■ ABOUT THIS TASK
For this task, output exactly the lines of the material below starting at the line with "NDIAL FIFA 2026" and ending at the line with "dokunaklı? İnsan, yaşanmaya"; pictures are to be excluded.
*** Opening DATA PROVIDED ***
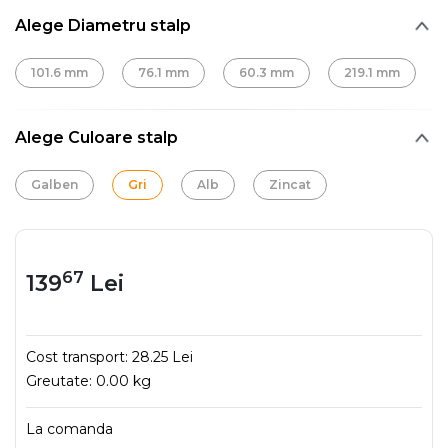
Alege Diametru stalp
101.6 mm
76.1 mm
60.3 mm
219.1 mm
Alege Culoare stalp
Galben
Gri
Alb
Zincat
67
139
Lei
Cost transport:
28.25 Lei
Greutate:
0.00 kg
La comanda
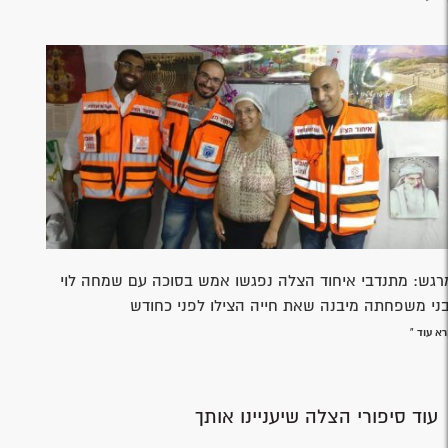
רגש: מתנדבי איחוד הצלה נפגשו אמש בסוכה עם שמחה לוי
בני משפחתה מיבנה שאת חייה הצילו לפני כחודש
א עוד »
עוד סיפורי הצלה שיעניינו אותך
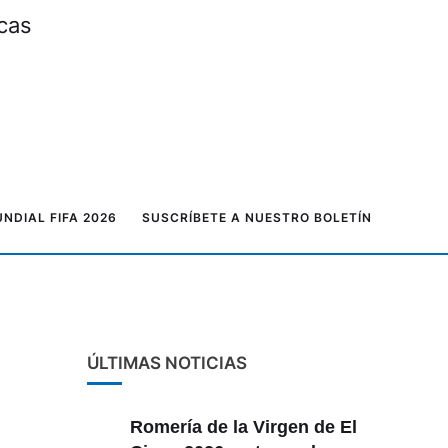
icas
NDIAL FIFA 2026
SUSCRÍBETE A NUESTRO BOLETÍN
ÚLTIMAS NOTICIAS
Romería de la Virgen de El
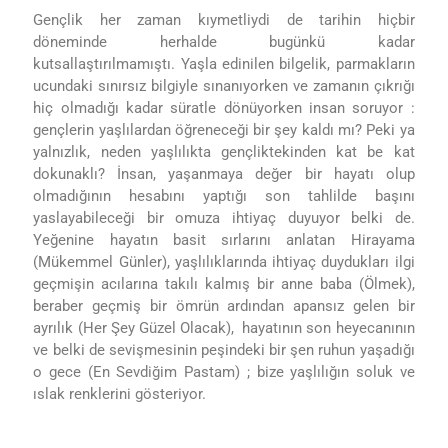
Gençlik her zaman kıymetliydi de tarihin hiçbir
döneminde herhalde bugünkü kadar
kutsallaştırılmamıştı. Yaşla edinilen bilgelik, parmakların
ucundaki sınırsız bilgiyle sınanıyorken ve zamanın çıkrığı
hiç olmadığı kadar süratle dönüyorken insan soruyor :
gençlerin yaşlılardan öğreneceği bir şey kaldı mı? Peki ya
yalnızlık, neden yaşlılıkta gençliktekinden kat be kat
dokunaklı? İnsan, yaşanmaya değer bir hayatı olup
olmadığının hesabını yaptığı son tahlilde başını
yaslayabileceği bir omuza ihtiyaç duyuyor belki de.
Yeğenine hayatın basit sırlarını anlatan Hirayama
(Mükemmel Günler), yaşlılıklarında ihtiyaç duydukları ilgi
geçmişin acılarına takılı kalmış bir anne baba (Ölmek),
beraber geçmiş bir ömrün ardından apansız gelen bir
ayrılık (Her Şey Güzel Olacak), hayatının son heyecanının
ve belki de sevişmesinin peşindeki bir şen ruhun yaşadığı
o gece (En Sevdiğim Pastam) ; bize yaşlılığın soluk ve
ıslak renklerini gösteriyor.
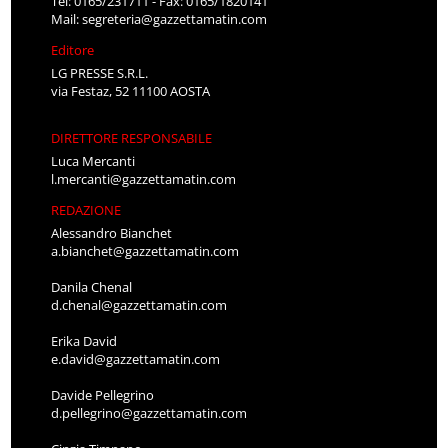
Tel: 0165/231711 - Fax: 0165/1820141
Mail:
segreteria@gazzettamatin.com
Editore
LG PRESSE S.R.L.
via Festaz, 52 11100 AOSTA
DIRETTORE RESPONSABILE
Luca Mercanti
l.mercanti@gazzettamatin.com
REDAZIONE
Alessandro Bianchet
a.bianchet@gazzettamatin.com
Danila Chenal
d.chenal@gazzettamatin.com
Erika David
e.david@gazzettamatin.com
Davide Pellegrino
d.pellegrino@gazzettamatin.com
*** Closing DATA PROVIDED ***
■ ANSWER TO THIS TASK
NDIAL FIFA 2026
SUSCRÍBETE A NUESTRO BOLETÍN
ÚLTIMAS NOTICIAS
Romería de la Virgen de El
Gençlik her zaman kıymetliydi de tarihin hiçbir
döneminde herhalde bugünkü kadar
kutsallaştırılmamıştı. Yaşla edinilen bilgelik, parmakların
ucundaki sınırsız bilgiyle sınanıyorken ve zamanın çıkrığı
hiç olmadığı kadar süratle dönüyorken insan soruyor :
gençlerin yaşlılardan öğreneceği bir şey kaldı mı? Peki ya
yalnızlık, neden yaşlılıkta gençliktekinden kat be kat
dokunaklı? İnsan, yaşanmaya değer bir hayatı olup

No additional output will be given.